Thursday, October 07, 2010

Apples

Matt and I went apple picking last Sunday afternoon.  We picked Macouns, McIntoshes and Empires at an orchard in Harvard, Massachusetts.  It was chilly out, like fall is supposed to be, and I wore a thick yellow sweater that my grandmother gave me for my birthday.  The orchard store, where a blue grass band played live on the porch, was surrounded with the bright autumn colors of pumpkins and gourds. The air smelled of dirt, grass, and the vaguely fermented twang of wrinkled apples rotting on the ground. 

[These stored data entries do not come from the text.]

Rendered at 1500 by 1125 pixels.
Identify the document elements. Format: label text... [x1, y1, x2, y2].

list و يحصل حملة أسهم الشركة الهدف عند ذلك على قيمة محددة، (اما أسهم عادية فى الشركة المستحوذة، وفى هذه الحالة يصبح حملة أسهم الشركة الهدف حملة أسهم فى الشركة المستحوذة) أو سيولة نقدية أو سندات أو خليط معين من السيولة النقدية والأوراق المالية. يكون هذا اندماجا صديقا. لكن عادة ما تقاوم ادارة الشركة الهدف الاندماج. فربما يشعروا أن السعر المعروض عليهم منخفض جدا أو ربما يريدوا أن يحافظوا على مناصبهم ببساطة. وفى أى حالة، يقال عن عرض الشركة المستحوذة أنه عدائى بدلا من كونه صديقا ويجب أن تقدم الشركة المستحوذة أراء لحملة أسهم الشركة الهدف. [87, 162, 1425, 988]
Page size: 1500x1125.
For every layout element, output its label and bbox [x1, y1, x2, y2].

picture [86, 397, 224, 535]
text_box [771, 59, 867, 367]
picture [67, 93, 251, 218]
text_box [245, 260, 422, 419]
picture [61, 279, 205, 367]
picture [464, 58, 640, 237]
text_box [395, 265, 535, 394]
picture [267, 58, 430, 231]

I thought about the first autumn after the car accident, the one when I could no longer smell.  Then, I watched the landscape change from the window of my bedroom at my father's house, where I recovered from knee surgery.  I could see the leaves fade from green to earthy shades of red and the grass wither and die.  But the season changed without me.  I could see it, but I couldn't feel it - not without the familiar scents of apple cider, butter crusts, and decaying leaves.  Like watching a movie, I was present but not participating.  Interested but not engaged.  The world was no longer as I recalled.

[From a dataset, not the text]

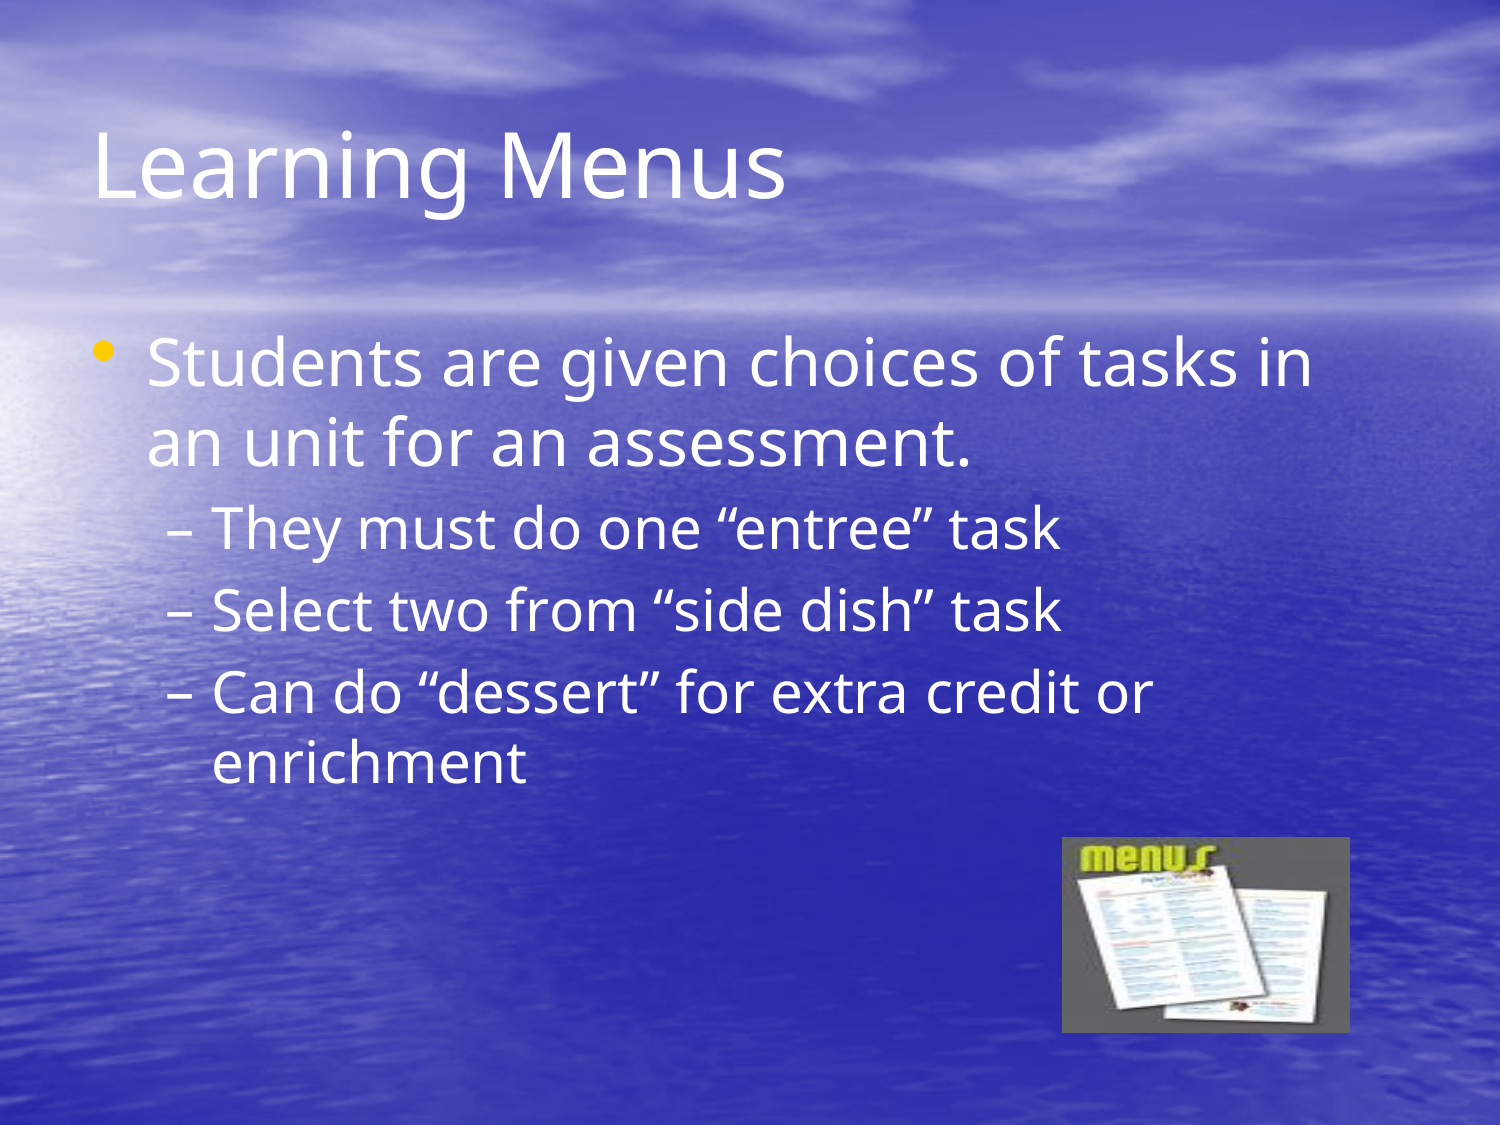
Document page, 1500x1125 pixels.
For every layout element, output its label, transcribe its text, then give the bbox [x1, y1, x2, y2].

picture [1062, 837, 1351, 1034]
list Students are given choices of tasks in an unit for an assessment. They must do one “entree” task Select two from “side dish” task Can do “dessert” for extra credit or enrichment [74, 312, 1426, 988]
title Learning Menus [74, 47, 1426, 276]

These apples that Matt and I picked this year are particularly delicious.  They are fresh and crisp, practically bursting with juice.  I've been eating a lot of them raw.  But last night I cooked pork chops with onions and apples, a recipe adapted from Martha Stewart online.  The chops browned in butter and oil, the onions and apples caramelized in the leftover fat.  Tonight I'm making an apple sauce, and then an apple pie. I'm happy to again possess fall.

4 comments:

Jess said...

Hi, Molly. I just found something today that I misplaced a year ago, something not very valuable monetarily speaking, but VERY important to me, something irreplaceable. After so much searching and agonizing when it first went missing, I was convinced that it was gone forever. Then, today, I opened up an old music book, and there it was between the pages. It fell out onto the floor, and for some reason, I instantly thought back to the moment when I first smelled again(cucumbers!), and how wonderful and weird it was to experience something that had once been a given as a novelty. The parallel between my two lost-and-founds is imperfect, and I'm not sure why my brain connected them, but there you have it. Anyway, then I read your post, and had I the urge to tell you all of this. Hope you're well. I'd love to see you soon.

Beth @ The Goad Abode said...

the pork chop looks so tasty! i think we will try it this weekend :)

Katy Josephine said...

Molly, I'm so happy that you are enjoying the aromatic delights of fall again. No other season is quite as seductive.

Molly said...

Please excuse the deplorable length of time it has taken me to respond to these lovely comments!

Jess - I've told you that one of the first strong smells that returned to me was cucumbers, right? Strange!

Beth - Did you ever try the pork chop recipe out?

Josephine - Mmm fall. Seductive is right.